Exercise instructions:
Pick out each line of the material below that contains the string "kern", and copy those lines in full.

+ + +

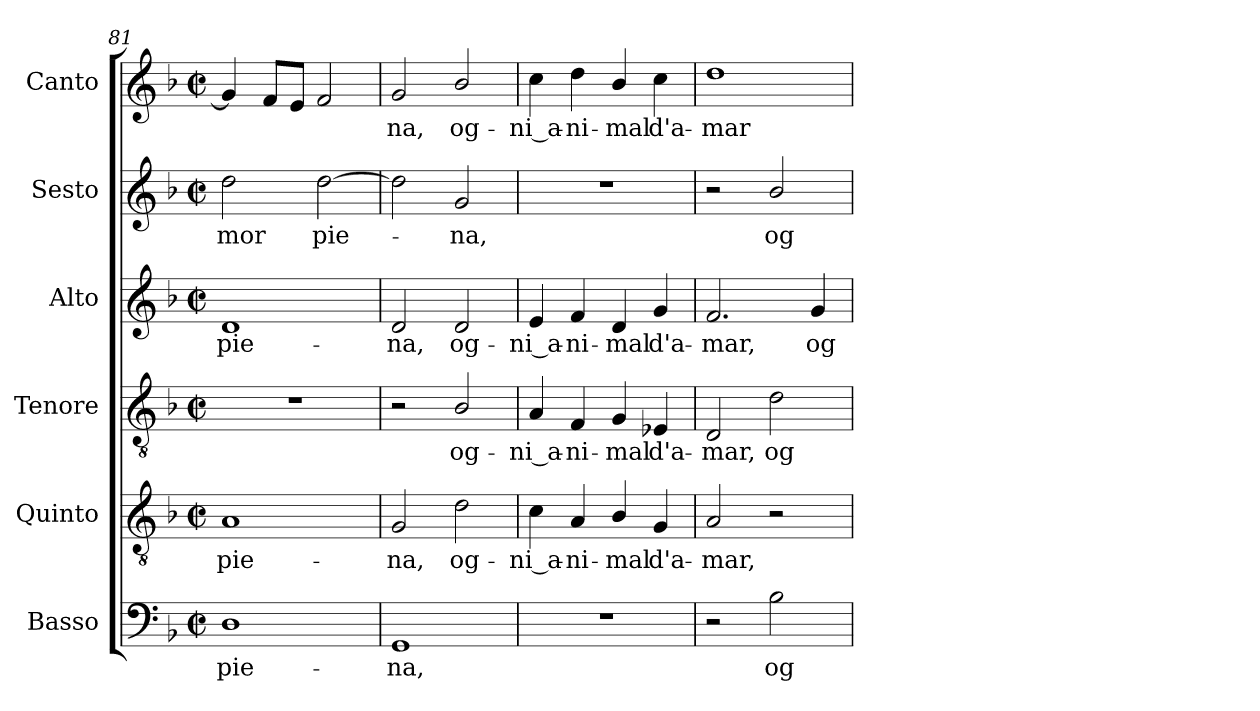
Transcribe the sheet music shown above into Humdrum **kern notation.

**kern	**text	**kern	**text	**kern	**text	**kern	**text	**kern	**text	**kern	**text
*part6	*part6	*part5	*part5	*part4	*part4	*part3	*part3	*part2	*part2	*part1	*part1
*staff6	*staff6	*staff5	*staff5	*staff4	*staff4	*staff3	*staff3	*staff2	*staff2	*staff1	*staff1
*I"Basso	*	*I"Quinto	*	*I"Tenore	*	*I"Alto	*	*I"Sesto	*	*I"Canto	*
*I'B.	*	*I'T.	*	*I'T.	*	*I'A.	*	*I'S.	*	*	*
*clefF4	*	*clefGv2	*	*clefGv2	*	*clefG2	*	*clefG2	*	*clefG2	*
*	*	*ITrd7c12	*	*ITrd7c12	*	*	*	*	*	*	*
*k[b-]	*	*k[b-]	*	*k[b-]	*	*k[b-]	*	*k[b-]	*	*k[b-]	*
*F:	*	*F:	*	*F:	*	*F:	*	*F:	*	*F:	*
*M2/2	*	*M2/2	*	*M2/2	*	*M2/2	*	*M2/2	*	*M2/2	*
*met(c|)	*	*met(c|)	*	*met(c|)	*	*met(c|)	*	*met(c|)	*	*met(c|)	*
=81	=81	=81	=81	=81	=81	=81	=81	=81	=81	=81	=81
!	!LO:LY:b:color=#000000	!	!	!	!	!	!	!	!	!	!
!	!	!	!LO:LY:b:color=#000000	!	!	!	!	!	!	!	!
!	!	!	!	!	!	!	!LO:LY:b:color=#000000	!	!	!	!
!	!	!	!	!	!	!	!	!	!LO:LY:b:color=#000000	!	!
1Di	pie-	1AAi	pie-	1r	.	1di	pie-	2ddi\	-mor	4gi/]	.
.	.	.	.	.	.	.	.	.	.	8fi/L	.
.	.	.	.	.	.	.	.	.	.	8ei/J	.
!	!	!	!	!	!	!	!	!	!LO:LY:b:color=#000000	!	!
.	.	.	.	.	.	.	.	[2ddi\	pie-	2fi/	.
=82	=82	=82	=82	=82	=82	=82	=82	=82	=82	=82	=82
!	!LO:LY:b:color=#000000	!	!	!	!	!	!	!	!	!	!
!	!	!	!LO:LY:b:color=#000000	!	!	!	!	!	!	!	!
!	!	!	!	!	!	!	!LO:LY:b:color=#000000	!	!	!	!
!	!	!	!	!	!	!	!	!	!	!	!LO:LY:b:color=#000000
1GGi	-na,	2GGi/	-na,	2r	.	2di/	-na,	2ddi\]	.	2gi/	-na,
!	!	!	!LO:LY:b:color=#000000	!	!	!	!	!	!	!	!
!	!	!	!	!	!LO:LY:b:color=#000000	!	!	!	!	!	!
!	!	!	!	!	!	!	!LO:LY:b:color=#000000	!	!	!	!
!	!	!	!	!	!	!	!	!	!LO:LY:b:color=#000000	!	!
!	!	!	!	!	!	!	!	!	!	!	!LO:LY:b:color=#000000
.	.	2Di\	og-	2BB-i/	og-	2di/	og-	2gi/	-na,	2b-i/	og-
=83	=83	=83	=83	=83	=83	=83	=83	=83	=83	=83	=83
!	!	!	!LO:LY:b:color=#000000	!	!	!	!	!	!	!	!
!	!	!	!	!	!LO:LY:b:color=#000000	!	!	!	!	!	!
!	!	!	!	!	!	!	!LO:LY:b:color=#000000	!	!	!	!
!	!	!	!	!	!	!	!	!	!	!	!LO:LY:b:color=#000000
1r	.	4Ci\	-ni_a-	4AAi/	-ni_a-	4ei/	-ni_a-	1r	.	4cci\	-ni_a-
!	!	!	!LO:LY:b:color=#000000	!	!	!	!	!	!	!	!
!	!	!	!	!	!LO:LY:b:color=#000000	!	!	!	!	!	!
!	!	!	!	!	!	!	!LO:LY:b:color=#000000	!	!	!	!
!	!	!	!	!	!	!	!	!	!	!	!LO:LY:b:color=#000000
.	.	4AAi/	-ni-	4FFi/	-ni-	4fi/	-ni-	.	.	4ddi\	-ni-
!	!	!	!LO:LY:b:color=#000000	!	!	!	!	!	!	!	!
!	!	!	!	!	!LO:LY:b:color=#000000	!	!	!	!	!	!
!	!	!	!	!	!	!	!LO:LY:b:color=#000000	!	!	!	!
!	!	!	!	!	!	!	!	!	!	!	!LO:LY:b:color=#000000
.	.	4BB-i/	-mal	4GGi/	-mal	4di/	-mal	.	.	4b-i/	-mal
!	!	!	!LO:LY:b:color=#000000	!	!	!	!	!	!	!	!
!	!	!	!	!	!LO:LY:b:color=#000000	!	!	!	!	!	!
!	!	!	!	!	!	!	!LO:LY:b:color=#000000	!	!	!	!
!	!	!	!	!	!	!	!	!	!	!	!LO:LY:b:color=#000000
.	.	4GGi/	d'a-	4EE-Xi/	d'a-	4gi/	d'a-	.	.	4cci\	d'a-
!!LO:LB:g=z
=84	=84	=84	=84	=84	=84	=84	=84	=84	=84	=84	=84
!	!	!	!LO:LY:b:color=#000000	!	!	!	!	!	!	!	!
!	!	!	!	!	!LO:LY:b:color=#000000	!	!	!	!	!	!
!	!	!	!	!	!	!	!LO:LY:b:color=#000000	!	!	!	!
!	!	!	!	!	!	!	!	!	!	!	!LO:LY:b:color=#000000
2r	.	2AAi/	-mar,	2DDi/	-mar,	2.fi/	-mar,	2r	.	1ddi	-mar
!	!LO:LY:b:color=#000000	!	!	!	!	!	!	!	!	!	!
!	!	!	!	!	!LO:LY:b:color=#000000	!	!	!	!	!	!
!	!	!	!	!	!	!	!	!	!LO:LY:b:color=#000000	!	!
2B-i\	og-	2r	.	2Di\	og-	.	.	2b-i/	og-	.	.
!	!	!	!	!	!	!	!LO:LY:b:color=#000000	!	!	!	!
.	.	.	.	.	.	4gi/	og-	.	.	.	.
=	=	=	=	=	=	=	=	=	=	=	=
*-	*-	*-	*-	*-	*-	*-	*-	*-	*-	*-	*-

+ + +

Response to the exercise:
Transcribe the sheet music shown above into Humdrum **kern notation.
**kern	**text	**kern	**text	**kern	**text	**kern	**text	**kern	**text	**kern	**text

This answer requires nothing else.